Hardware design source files

#####

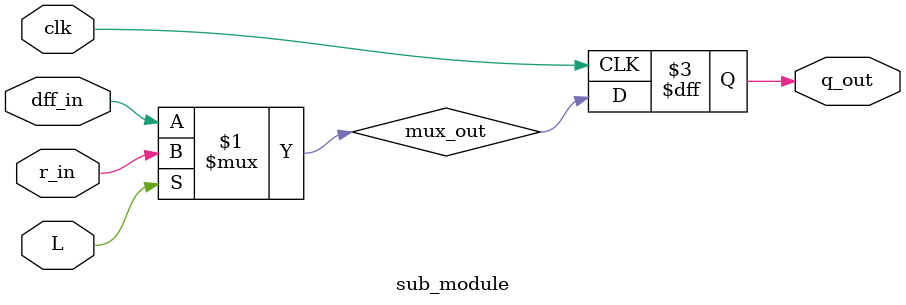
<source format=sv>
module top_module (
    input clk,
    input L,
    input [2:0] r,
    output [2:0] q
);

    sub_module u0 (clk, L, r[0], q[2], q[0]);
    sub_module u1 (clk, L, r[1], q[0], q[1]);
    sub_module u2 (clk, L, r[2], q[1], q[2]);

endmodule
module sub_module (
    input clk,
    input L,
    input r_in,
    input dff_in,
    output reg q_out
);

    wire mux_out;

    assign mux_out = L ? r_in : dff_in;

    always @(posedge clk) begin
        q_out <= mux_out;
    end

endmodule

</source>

#####

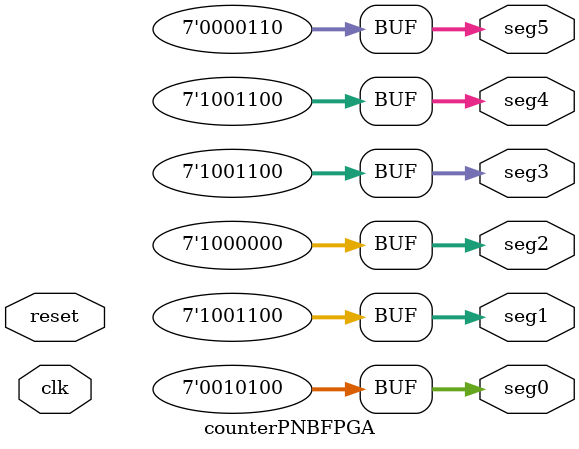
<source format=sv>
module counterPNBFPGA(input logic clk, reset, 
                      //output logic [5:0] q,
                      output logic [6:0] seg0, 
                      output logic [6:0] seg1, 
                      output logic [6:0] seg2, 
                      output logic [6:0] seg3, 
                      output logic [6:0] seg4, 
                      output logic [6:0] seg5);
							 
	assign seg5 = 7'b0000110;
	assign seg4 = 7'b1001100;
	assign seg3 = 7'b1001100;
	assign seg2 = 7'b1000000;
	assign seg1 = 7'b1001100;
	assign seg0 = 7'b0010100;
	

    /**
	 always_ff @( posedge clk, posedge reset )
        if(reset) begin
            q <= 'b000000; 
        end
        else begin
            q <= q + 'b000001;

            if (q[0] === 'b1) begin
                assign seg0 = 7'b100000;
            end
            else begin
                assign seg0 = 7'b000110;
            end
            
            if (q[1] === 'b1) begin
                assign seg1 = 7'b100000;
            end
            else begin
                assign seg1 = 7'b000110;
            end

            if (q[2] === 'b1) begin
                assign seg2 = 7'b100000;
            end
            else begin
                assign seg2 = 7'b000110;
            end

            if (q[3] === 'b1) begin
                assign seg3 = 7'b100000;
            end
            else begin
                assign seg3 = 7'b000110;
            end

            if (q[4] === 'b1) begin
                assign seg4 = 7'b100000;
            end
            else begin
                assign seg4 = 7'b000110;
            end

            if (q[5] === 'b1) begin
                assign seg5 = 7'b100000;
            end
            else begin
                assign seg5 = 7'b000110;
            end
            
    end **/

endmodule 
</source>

#####

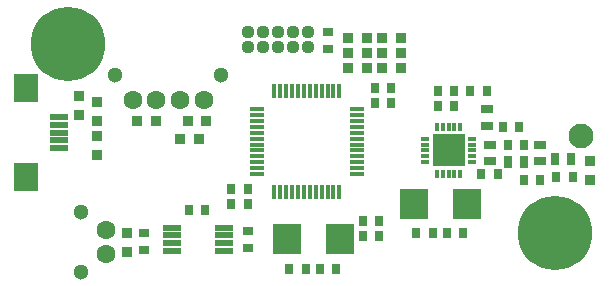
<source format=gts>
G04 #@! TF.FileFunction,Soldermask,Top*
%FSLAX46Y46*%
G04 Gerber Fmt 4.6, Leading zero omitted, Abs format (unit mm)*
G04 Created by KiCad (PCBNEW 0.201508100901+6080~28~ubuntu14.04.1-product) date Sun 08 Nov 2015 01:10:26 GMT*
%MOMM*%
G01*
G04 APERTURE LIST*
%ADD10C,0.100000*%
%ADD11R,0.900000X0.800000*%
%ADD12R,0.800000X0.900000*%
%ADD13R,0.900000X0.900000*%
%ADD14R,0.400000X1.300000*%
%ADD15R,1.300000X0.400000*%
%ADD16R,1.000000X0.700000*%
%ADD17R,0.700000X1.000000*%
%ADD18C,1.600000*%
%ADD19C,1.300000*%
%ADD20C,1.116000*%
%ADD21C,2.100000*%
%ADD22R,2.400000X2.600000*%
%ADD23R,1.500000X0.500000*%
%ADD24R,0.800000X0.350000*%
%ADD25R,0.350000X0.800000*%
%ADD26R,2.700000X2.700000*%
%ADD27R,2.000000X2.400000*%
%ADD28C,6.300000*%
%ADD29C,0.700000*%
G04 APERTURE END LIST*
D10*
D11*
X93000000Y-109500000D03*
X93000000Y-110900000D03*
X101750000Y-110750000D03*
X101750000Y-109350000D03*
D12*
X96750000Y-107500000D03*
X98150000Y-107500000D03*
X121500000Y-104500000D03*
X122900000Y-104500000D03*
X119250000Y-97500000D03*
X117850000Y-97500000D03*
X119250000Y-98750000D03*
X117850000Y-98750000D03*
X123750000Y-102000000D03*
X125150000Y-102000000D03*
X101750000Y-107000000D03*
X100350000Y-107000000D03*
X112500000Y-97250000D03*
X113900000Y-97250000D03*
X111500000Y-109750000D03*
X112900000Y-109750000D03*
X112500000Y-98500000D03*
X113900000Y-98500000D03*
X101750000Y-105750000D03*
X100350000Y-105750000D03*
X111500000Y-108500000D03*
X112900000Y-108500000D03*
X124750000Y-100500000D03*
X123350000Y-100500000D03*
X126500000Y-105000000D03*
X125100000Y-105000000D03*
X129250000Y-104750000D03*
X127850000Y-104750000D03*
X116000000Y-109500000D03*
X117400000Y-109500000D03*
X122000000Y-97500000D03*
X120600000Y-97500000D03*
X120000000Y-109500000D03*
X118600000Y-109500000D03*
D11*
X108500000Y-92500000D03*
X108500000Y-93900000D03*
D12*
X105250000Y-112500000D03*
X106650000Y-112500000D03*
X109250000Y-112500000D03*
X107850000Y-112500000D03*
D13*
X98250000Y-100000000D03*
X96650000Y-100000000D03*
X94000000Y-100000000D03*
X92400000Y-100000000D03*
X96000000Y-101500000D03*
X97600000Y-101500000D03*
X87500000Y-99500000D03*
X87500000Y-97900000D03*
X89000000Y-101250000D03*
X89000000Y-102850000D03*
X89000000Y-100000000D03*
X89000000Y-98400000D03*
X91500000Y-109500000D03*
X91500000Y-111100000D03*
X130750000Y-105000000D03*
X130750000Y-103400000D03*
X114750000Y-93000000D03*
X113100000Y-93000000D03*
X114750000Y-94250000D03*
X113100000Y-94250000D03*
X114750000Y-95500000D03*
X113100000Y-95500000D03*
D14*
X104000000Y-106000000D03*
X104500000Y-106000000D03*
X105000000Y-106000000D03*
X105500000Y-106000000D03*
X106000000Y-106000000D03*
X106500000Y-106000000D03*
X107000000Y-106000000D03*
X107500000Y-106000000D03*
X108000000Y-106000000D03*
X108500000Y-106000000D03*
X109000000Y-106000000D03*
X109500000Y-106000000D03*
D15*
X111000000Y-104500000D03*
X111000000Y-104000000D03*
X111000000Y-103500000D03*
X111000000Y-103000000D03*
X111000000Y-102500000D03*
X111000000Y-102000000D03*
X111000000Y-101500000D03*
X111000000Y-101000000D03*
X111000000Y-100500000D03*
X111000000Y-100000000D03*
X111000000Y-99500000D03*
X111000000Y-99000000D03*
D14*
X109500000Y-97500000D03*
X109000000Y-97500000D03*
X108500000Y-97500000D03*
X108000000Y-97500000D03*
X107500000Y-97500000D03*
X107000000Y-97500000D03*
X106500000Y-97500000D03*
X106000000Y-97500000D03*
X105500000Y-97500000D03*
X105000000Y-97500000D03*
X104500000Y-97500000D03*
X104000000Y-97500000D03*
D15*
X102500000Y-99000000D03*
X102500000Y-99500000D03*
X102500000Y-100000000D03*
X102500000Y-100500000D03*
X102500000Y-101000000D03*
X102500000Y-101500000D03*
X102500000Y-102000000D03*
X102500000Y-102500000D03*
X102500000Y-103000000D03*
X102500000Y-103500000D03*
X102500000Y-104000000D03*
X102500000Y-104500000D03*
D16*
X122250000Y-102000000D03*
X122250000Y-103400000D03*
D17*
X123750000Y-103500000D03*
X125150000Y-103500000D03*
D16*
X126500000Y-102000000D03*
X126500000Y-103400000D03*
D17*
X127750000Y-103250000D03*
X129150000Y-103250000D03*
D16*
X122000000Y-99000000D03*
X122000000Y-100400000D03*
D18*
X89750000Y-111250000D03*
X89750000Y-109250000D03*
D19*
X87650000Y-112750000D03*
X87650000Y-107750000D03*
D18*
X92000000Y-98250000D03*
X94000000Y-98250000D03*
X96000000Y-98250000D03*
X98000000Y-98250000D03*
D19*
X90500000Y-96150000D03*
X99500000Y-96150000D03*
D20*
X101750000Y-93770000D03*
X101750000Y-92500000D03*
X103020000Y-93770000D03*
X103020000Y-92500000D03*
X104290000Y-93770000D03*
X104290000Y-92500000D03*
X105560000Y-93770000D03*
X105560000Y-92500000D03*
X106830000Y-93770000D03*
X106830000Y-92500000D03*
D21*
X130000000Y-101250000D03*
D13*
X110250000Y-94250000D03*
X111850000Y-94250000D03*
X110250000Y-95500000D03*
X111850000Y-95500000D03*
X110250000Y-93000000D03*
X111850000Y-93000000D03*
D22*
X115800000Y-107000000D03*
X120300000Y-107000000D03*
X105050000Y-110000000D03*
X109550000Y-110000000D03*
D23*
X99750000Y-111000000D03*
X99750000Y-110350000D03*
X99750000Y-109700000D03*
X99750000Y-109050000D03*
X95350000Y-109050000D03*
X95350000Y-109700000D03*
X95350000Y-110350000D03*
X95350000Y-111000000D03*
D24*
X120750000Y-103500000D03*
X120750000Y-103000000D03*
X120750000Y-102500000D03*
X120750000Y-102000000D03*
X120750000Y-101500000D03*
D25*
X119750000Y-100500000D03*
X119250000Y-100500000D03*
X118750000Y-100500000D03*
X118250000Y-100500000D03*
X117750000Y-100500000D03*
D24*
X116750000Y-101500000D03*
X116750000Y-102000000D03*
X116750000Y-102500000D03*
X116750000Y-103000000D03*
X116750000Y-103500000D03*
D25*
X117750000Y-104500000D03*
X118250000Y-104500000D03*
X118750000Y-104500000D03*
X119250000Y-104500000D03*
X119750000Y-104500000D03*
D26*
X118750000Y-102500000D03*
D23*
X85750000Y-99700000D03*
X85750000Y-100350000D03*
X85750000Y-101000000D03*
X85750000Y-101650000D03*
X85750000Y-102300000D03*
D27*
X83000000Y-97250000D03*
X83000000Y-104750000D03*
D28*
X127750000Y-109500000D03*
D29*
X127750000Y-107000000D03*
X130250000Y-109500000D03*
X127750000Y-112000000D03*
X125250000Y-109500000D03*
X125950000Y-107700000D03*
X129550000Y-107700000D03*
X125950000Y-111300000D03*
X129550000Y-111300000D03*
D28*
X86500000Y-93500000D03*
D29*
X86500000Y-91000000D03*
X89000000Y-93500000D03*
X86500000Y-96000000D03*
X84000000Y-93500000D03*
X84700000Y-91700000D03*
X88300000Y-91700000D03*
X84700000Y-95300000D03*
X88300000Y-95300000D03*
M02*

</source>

#####

ABOUT THIS EXERCISE: Select and copy every line from the records that includes the word "posedge".

SOLVED PROBLEM:
    always @(posedge clk) begin
	 always_ff @( posedge clk, posedge reset )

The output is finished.